Investigations & Evaluations

  • An application of science involves using scientific knowledge to carry out an investigation
    • For example, developing a new type of radiotherapy, which may also include further research based on prior scientific knowledge
  • Evaluating experimental methods is an important skill for a scientist and is appropriate to meet the expected outcomes of the experiment
  • A good way to evaluate an experimental design is by 
    • Repeating the experiment (using the instructions provided)
    • Determining the reproducibility of the experiment i.e. whether or not similar results can be achieved
  • This process is known as peer review
  •  All applications of science will have benefits and risks
  • For developing a new type of radiotherapy, designed to treat cancer, the benefits are clear that the treatment could potentially save lives
    • However, there are also risks with accidents occurring when using harmful radiation
  • All new technologies are therefore always tested thoroughly
    • When carrying out practical experiments in A-Level physics, the risks should be reduced as much as possible for everyone's safety
  • Some safety precautions include:
    • Wearing safety goggles when required
    • Not eating or drinking during experiments
    • Always keeping bags and chairs tucked away under desks to avoid someone tripping over in the classroom
    • Standing up for the duration of the experiment, in case a piece of apparatus falls off and to react quickly
    • No liquids kept around the apparatus, especially if they rely on electricity (e.g. circuits, oscilloscopes etc.)
    • Turning off the power supply in between readings for thin wires so they don't become too hot.

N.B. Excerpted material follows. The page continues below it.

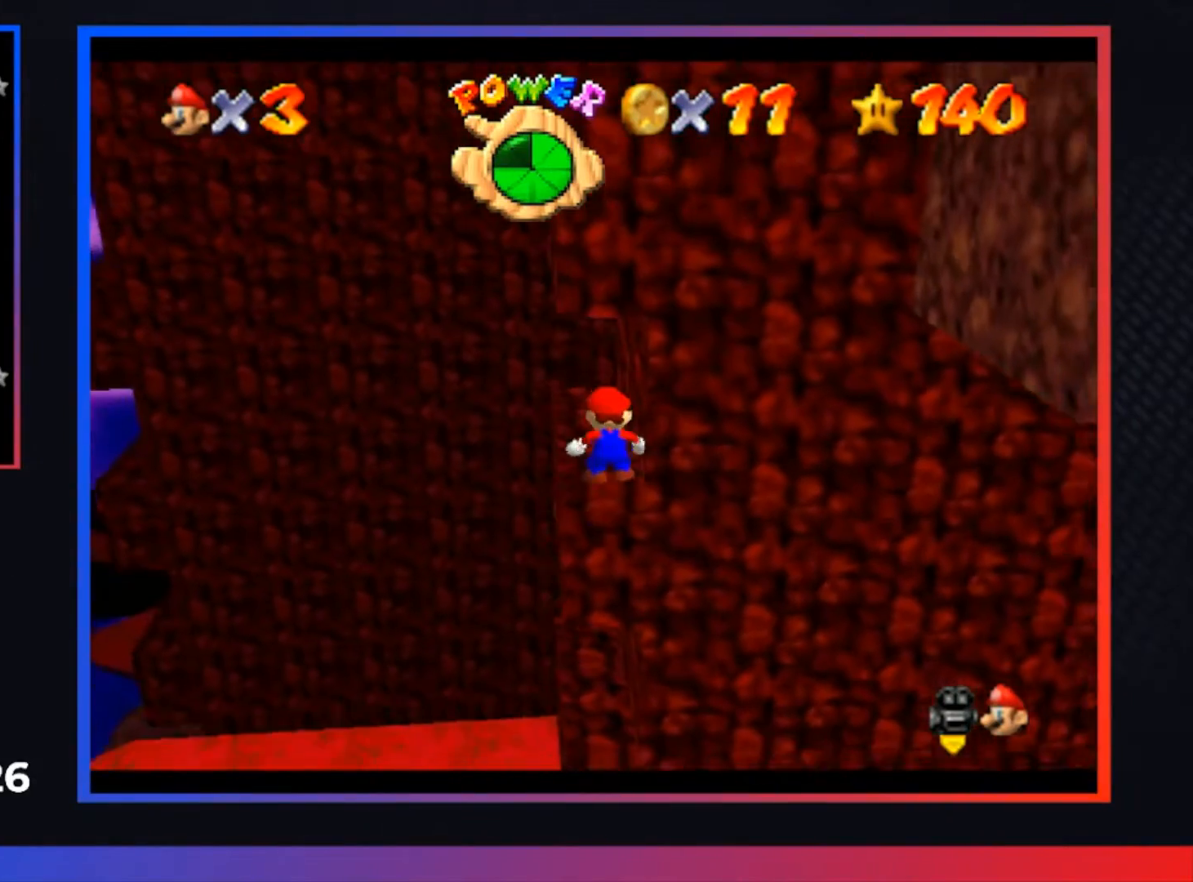
{"buttons": [], "left_stick": "up", "right_stick": "center", "events": [[433, "left_stick", "up"]]}
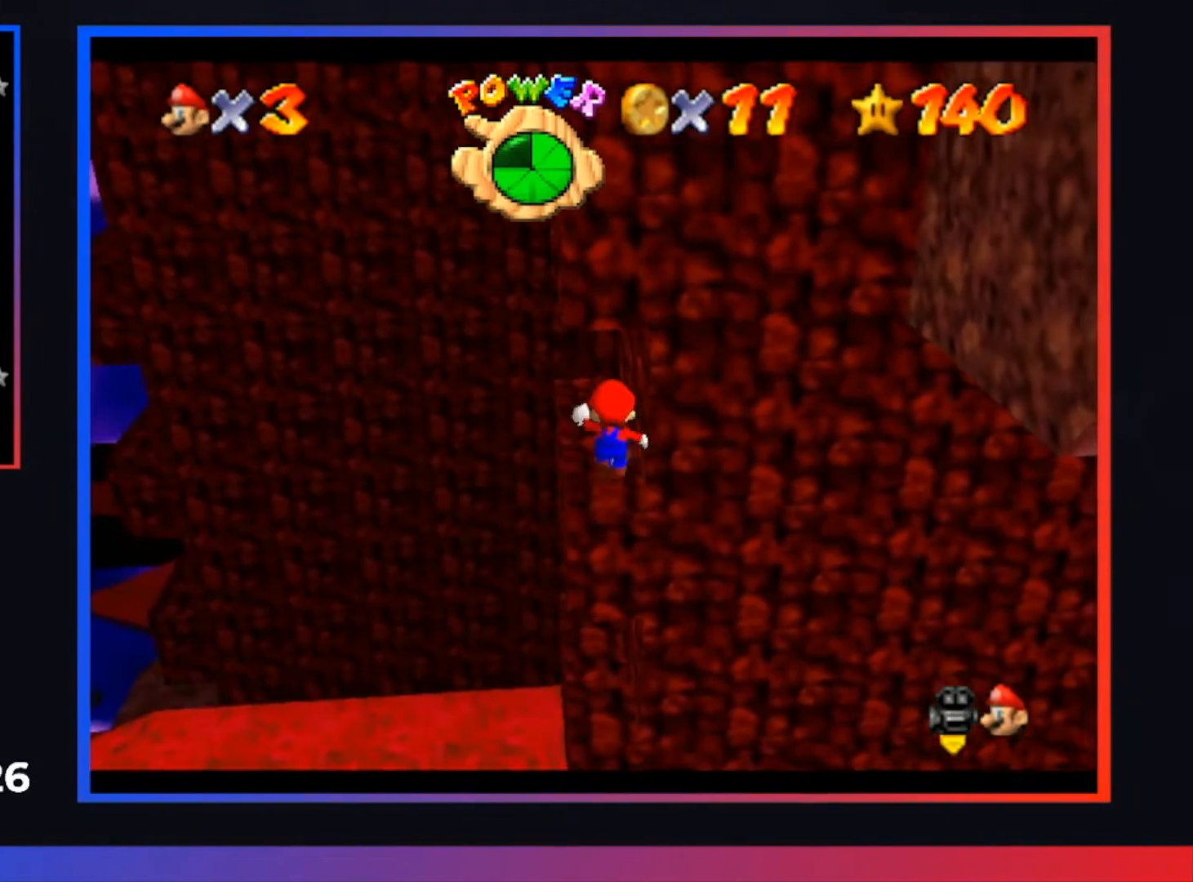
{"buttons": [], "left_stick": "up", "right_stick": "center", "events": []}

This could cause a burn or, affect the results of the experiment from the change in temperature
    • A soft surface underneath anything falling (such as a ball bearing when calculating g), to protect surfaces
    • Attaching a clamp stand to the table surface to keep it rigid

Implications of Science

  • An implication of science is a consequence of the scientific knowledge
  • The implications could be:
    • Commercial - concerning money e.g. the funding for a scientific experiment
    • Legal - concerning law e.g. copyright protection for data collections
    • Ethical - concerning moral principles e.g. using animals, humans
    • Social - concerning society e.g. how the results affect all members of society (children, elderly, disabled etc.)
  • For example, when building a new power station, although this will provide an appropriate energy source, the implications could be:
    • Commercial - who pays to run and maintain the power station and how much will this cost
    • Legal - planning permissions to build the power station which requires a lot of land
    • Ethical - is it safe for the wildlife that live in the area
    • Social - how will the power station affect the people that live in the surrounding area in both health and economic prospects (e.g. providing more jobs)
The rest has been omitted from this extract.